La loi n’est pas une fin en soi

Mohamed Hajoui a tenu à souligner, face aux parlementaires, que «l’édiction des lois n’est pas une fin en soi». Les lois doivent être considérées comme «le moyen démocratique idéal pour exprimer la volonté de réforme souhaitée et pour concrétiser de manière adéquate le contrat social qui lie l’État à la société, garantissant les droits et définissant les devoirs». Plus encore, les lois doivent être appréhendées comme «des mécanismes efficaces pour la construction et le développement de l’État, susceptibles d’être révisées et mises à jour à tout moment, en réponse aux événements imprévus et en fonction des exigences grandissantes du développement économique, social et environnemental».

Cette conception dynamique et pragmatique du droit rompt avec une vision statique de la norme. Elle rappelle que la législation doit rester un instrument au service d’une finalité supérieure : la transformation effective de la société et l’amélioration concrète des conditions de vie des citoyens. Le défi qui se dessine désormais consiste à «faire de l’action législative un moteur pour construire un Maroc moderne, équilibré et juste», et à faire en sorte que «la production juridique, dans le contexte de l’essor que connaît notre pays, serve la dynamique de transformation observable à tous les niveaux».
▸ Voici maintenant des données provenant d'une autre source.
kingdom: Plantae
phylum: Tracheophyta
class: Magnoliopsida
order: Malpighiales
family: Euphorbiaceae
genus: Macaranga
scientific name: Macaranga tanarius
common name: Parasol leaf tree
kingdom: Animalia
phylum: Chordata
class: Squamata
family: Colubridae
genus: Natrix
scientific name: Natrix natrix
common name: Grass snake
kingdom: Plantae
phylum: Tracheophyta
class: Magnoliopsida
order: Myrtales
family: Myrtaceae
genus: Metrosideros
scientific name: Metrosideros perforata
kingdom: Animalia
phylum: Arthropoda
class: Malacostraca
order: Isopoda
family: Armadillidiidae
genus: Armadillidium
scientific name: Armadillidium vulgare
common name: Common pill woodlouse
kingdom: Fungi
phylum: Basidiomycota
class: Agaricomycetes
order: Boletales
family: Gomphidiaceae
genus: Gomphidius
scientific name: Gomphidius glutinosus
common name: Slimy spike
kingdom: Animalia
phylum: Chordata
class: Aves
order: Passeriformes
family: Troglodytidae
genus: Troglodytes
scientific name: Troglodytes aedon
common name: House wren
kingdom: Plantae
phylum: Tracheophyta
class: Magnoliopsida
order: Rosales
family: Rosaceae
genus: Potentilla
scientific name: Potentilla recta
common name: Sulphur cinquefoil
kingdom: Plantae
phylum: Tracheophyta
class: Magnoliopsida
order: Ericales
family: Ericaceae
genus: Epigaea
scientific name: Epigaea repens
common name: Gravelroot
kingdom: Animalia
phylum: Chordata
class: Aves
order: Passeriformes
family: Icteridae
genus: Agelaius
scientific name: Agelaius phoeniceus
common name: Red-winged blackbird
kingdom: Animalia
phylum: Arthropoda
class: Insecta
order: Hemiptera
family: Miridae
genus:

C’est précisément cette ambition qui justifie l’attention particulière portée à la question du «perfectionnement des méthodes de travail du secrétariat général du gouvernement afin de donner une image fidèle, précise et représentative des rôles qu’il assume». Car au-delà de la technique juridique, c’est bien d’un projet de société qu’il s’agit, celui d’un État de droit moderne et efficace, capable de mobiliser l’outil législatif au service du développement et de la justice sociale.